-- start of Data for the task --
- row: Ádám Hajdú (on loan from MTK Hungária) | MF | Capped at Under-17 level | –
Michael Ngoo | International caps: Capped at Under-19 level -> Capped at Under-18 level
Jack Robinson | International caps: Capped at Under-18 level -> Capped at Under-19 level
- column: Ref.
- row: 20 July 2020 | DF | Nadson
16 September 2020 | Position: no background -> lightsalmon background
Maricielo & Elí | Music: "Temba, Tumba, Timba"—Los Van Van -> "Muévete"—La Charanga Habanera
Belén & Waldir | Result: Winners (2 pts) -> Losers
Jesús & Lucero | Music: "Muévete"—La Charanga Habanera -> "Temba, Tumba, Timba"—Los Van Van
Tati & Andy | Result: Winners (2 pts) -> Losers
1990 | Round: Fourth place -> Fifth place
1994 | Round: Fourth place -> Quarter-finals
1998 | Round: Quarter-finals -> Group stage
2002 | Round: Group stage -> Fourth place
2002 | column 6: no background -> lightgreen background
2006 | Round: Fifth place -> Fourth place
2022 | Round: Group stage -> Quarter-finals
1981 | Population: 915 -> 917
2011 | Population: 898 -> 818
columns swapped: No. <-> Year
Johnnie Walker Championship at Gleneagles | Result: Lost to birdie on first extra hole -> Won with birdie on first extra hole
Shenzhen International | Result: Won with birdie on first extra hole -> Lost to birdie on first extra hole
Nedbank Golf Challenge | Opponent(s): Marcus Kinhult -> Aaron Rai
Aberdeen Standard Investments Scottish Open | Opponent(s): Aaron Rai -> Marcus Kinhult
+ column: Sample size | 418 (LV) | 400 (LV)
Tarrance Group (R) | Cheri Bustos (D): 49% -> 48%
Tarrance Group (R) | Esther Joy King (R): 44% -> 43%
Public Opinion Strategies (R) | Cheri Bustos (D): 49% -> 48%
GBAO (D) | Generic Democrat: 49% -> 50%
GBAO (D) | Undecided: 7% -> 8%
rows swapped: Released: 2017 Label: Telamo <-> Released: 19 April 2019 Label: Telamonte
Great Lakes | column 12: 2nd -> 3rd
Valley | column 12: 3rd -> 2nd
-- end of Data for the task --
Can you copy out every line of the material above word for word, with nothing altered, added, or left out?

§ **Response**:
- row: Ádám Hajdú (on loan from MTK Hungária) | MF | Capped at Under-17 level | –
Michael Ngoo | International caps: Capped at Under-19 level -> Capped at Under-18 level
Jack Robinson | International caps: Capped at Under-18 level -> Capped at Under-19 level
- column: Ref.
- row: 20 July 2020 | DF | Nadson
16 September 2020 | Position: no background -> lightsalmon background
Maricielo & Elí | Music: "Temba, Tumba, Timba"—Los Van Van -> "Muévete"—La Charanga Habanera
Belén & Waldir | Result: Winners (2 pts) -> Losers
Jesús & Lucero | Music: "Muévete"—La Charanga Habanera -> "Temba, Tumba, Timba"—Los Van Van
Tati & Andy | Result: Winners (2 pts) -> Losers
1990 | Round: Fourth place -> Fifth place
1994 | Round: Fourth place -> Quarter-finals
1998 | Round: Quarter-finals -> Group stage
2002 | Round: Group stage -> Fourth place
2002 | column 6: no background -> lightgreen background
2006 | Round: Fifth place -> Fourth place
2022 | Round: Group stage -> Quarter-finals
1981 | Population: 915 -> 917
2011 | Population: 898 -> 818
columns swapped: No. <-> Year
Johnnie Walker Championship at Gleneagles | Result: Lost to birdie on first extra hole -> Won with birdie on first extra hole
Shenzhen International | Result: Won with birdie on first extra hole -> Lost to birdie on first extra hole
Nedbank Golf Challenge | Opponent(s): Marcus Kinhult -> Aaron Rai
Aberdeen Standard Investments Scottish Open | Opponent(s): Aaron Rai -> Marcus Kinhult
+ column: Sample size | 418 (LV) | 400 (LV)
Tarrance Group (R) | Cheri Bustos (D): 49% -> 48%
Tarrance Group (R) | Esther Joy King (R): 44% -> 43%
Public Opinion Strategies (R) | Cheri Bustos (D): 49% -> 48%
GBAO (D) | Generic Democrat: 49% -> 50%
GBAO (D) | Undecided: 7% -> 8%
rows swapped: Released: 2017 Label: Telamo <-> Released: 19 April 2019 Label: Telamonte
Great Lakes | column 12: 2nd -> 3rd
Valley | column 12: 3rd -> 2nd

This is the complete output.